Tout semble fonctionner. Approximativement, une date est même retenue pour libérer l’otage Soumaïla Cissé. Soudain, le canal de négociations du Premier ministre Boubou Cissé est « débranché ». Le président de la République de l’époque, IBK, demande aux services spéciaux de prendre le relais et de faire un doublé : obtenir la libération de Soumaïla Cissé et celle de l’otage française Sophie Pétronin, enlevée en décembre 2016 à Gao, principale ville du nord du Mali.
On mélange alors à nouveau les cartes. Un nouveau canal de négociations est créé. Le député malien Hamada Ag Bibi est mis sur orbite. Mais les choses vont se compliquer.
Les ravisseurs font monter les enchères, d’autant plus que l’Italie demande aussi que ses deux otages soient libérés. Les ravisseurs posent clairement comme condition : la libération d’une liste de prisonniers jihadistes. La Lettre Confidentielle du Mali (LLCM), sur la base d’informations crédibles, confirme que, le 5 octobre, au moins 203 personnes condamnées, en détention préventive ou secrète ont été libérées à Bamako et à Koulikoro, localité située à 60 km de Bamako. Conduits à Tessalit par avion, la majeure partie des prisonniers libérés ont quitté cette ville du nord du Mali pour les montagnes de Tigharghar, fief des jihadistes. D’autres jihadistes ont été libérés dans le centre du Mali.
Mais tout n’est pas pour autant réglé. Quelques jihadistes manquent à l’appel. Au dernier moment, les ravisseurs refusent de libérer les otages. Nuitamment, finalement, les dernières libérations de jihadistes interviennent depuis les prisons maliennes et/ou d’un pays voisin du Mali et le processus de regroupement des otages commence. Ils seront conduits à Tessalit où attendait un avion de l’armée malienne pour ramener tout ce monde à Bamako.
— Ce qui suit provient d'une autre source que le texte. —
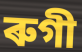
ৰুগী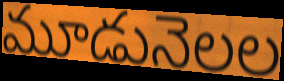
మూడునెలలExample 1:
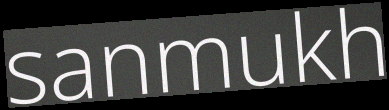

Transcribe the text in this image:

sanmukh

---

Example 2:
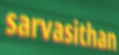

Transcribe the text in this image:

sarvasithan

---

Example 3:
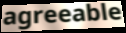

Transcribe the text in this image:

agreeable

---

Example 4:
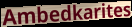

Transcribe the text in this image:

Ambedkarites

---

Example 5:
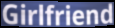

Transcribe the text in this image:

Girlfriend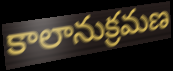
కాలానుక్రమణ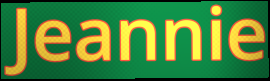
Jeannie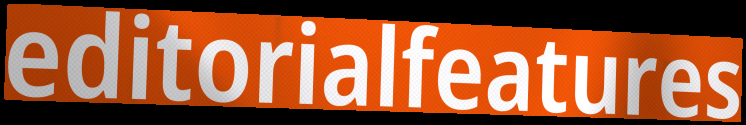
editorialfeatures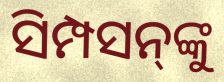
ସିମ୍ପସନ୍‍ଙ୍କୁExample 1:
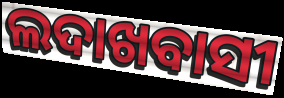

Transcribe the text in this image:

ଲଦାଖବାସୀ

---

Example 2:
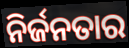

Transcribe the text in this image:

ନିର୍ଜନତାର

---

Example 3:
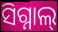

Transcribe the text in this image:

ସିଗ୍ନାଲ୍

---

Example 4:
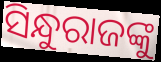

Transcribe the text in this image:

ସିନ୍ଧୁରାଜଙ୍କୁ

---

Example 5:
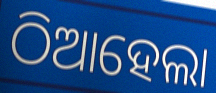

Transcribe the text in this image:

ଠିଆହେଲା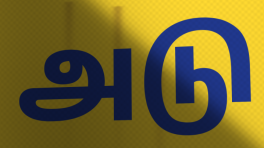
அடு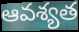
ఆవశ్యత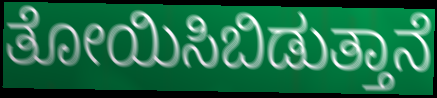
ತೋಯಿಸಿಬಿಡುತ್ತಾನೆ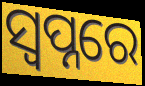
ସ୍ୱପ୍ନରେ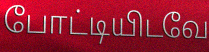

Mais dire que les quatre otages ont été libérés uniquement contre l’élargissement d’environ 200 jihadistes n’est pas exact. D’après les informations de La Lettre Confidentielle du Mali (LLCM), les ravisseurs ont finalement demandé dix (10) millions d’euros pour libérer Soumaïla Cissé, 10 millions d’euros pour libérer l’otage française Sophie Pétronin et 10 millions d’euros pour la libération des otages italiens, soit au total 30 millions d’euros. Une bonne partie de cette somme a été payée. Et peut- être une partie tombée du camion.